German rheumatologists conducted an observational study and identified a previously unknown side effect of therapy for autoimmune diseases using lymphocytes with chimeric antigen receptors. It is likely related to the abrupt elimination of immune cells from affected tissues. In most cases, this complication is mild and resolves spontaneously over time. The study was published in The Lancet Rheumatology.
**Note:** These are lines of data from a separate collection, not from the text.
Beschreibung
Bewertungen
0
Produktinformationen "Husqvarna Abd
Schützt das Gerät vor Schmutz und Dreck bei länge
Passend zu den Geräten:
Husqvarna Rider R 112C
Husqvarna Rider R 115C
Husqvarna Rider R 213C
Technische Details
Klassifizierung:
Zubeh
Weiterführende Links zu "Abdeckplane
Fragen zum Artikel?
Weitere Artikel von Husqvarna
Chimeric antigen receptor T-cell (CAR-T) technology (detailed in the article "Chimera vs. Cancer") was developed and is used primarily for the treatment of malignant neoplasms. The greatest success has been achieved in the treatment of B-cell hematological malignancies with autologous anti-CD19 CAR-T cells. In pilot clinical trials, similar cells have been successfully used to treat various severe autoimmune diseases (the editors of Science, like Nature, named these experiments one of the key scientific achievements of 2024). The most common side effects specific to this treatment method include ICANS syndrome and other manifestations of neurotoxicity, cytokine release syndrome, and hemophagocytic lymphohistiocytosis.
Georg Schett of the Friedrich-Alexander University of Erlangen and Nuremberg and colleagues analyzed organ-specific responses to CD19-CAR T-cell therapy for autoimmune diseases in their clinical trials. The analysis included 39 patients (median age 36 years, 64 percent women) treated at two clinical centers from March 2021 to October 2024. Twenty of them had systemic lupus erythematosus, 13 had systemic sclerosis, and six had idiopathic inflammatory myopathy.
Following treatment, 54 local toxic reactions were reported in 30 patients (77 percent). The median time of onset was 10 days after CAR-T cell infusion, and the median duration was 11 days. All of these events occurred only during the B-cell aplasia phase and affected only organs affected by the autoimmune disease—most commonly, the skin (35 percent of events) and kidneys (22 percent). Most of these events were relatively mild, with only three cases being severe (prolonging hospitalization or requiring repeat hospitalization). All were uneventful.
The researchers dubbed the new side effect local immune effector cell-associated toxicity syndrome (LICATS). They believe that temporary dysfunction of the affected organs results from local inflammation due to the massive death of tissue-infiltrating B lymphocytes. LICATS should be differentiated from cytokine release syndrome during clinical trials, as it is localized and self-limited and does not require resumption of immunosuppressive therapy, the authors believe.
A previous analysis of long-term outcomes of experimental CAR-T cell therapy confirmed an extremely low risk of developing new tumors. Phase II clinical trials also demonstrated that this treatment method is quite effective and safe when administered in an outpatient setting. However, the leading cause of non-cancer death after CAR-T therapy was infections.